Tel: +33 1 44 27 87 56, Hamed.Rahimi (at) nulllip6.fr

Supervision : Bernd AMANN

Co-supervision : NAACKE Hubert

Semantization of large-scale scientific corpora - Application to the interactive analysis of the evolution of science

Today, Knowledge Graphs (KGs) are booming. DBPedia, Wikidata, and Yago provide encyclopedic knowledge on many concepts and entities and are only the most representative examples for many other knowledge graphs, which have reached a very high level of reliability and constitute an immense wealth to better understand the information of the past and produced in mass every day. KGs describe knowledge based on the RDF standard and can be queried using the SPARQL query language. On the other hand, a lot of knowledge is produced in textual form and published as articles in scientific archives like Web of Science, ISTEX, citeSeer, and arXiv. In order to facilitate the exploration and the global analysis of the knowledge represented in these scientific archives, the existing approaches consist of describing (indexing) the documents by sets of terms that do not capture all the conceptual nuances necessary to build maps describing the semantic and temporal (evolution) relationships between research topics and scientific domains.

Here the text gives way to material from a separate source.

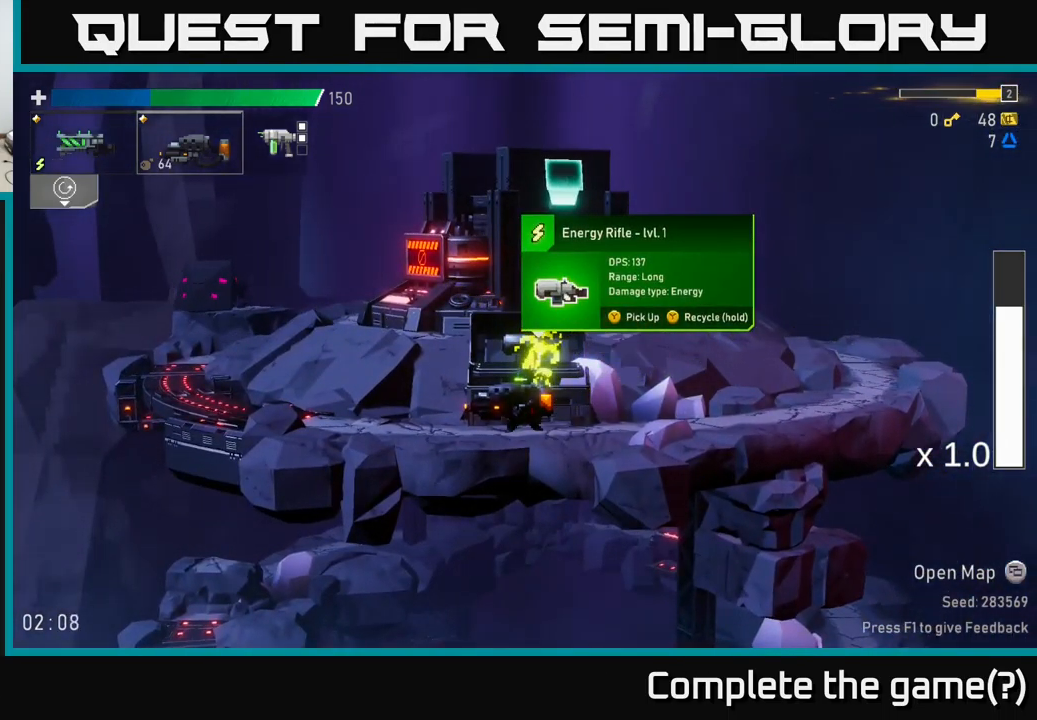
{"buttons": [], "left_stick": "center", "right_stick": "center", "events": []}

Structuring this knowledge to integrate it into acknowledge graph is difficult and still requires a significant human effort. As a result, the more semantic analysis of knowledge in scientific corpora is hampered by a lack of semantic representation of scientific concepts. In this study, we aim to build semantic topic evaluations in order to characterize the temporal evolution of science by building topic evolution graphs. Besides, we will investigate evolution pattern queries that consist of combining various models, tools, and resources from text mining, machine learning, databases, and semantic web (RDF/SPARQL, Wikidata, DBPedia, Yago).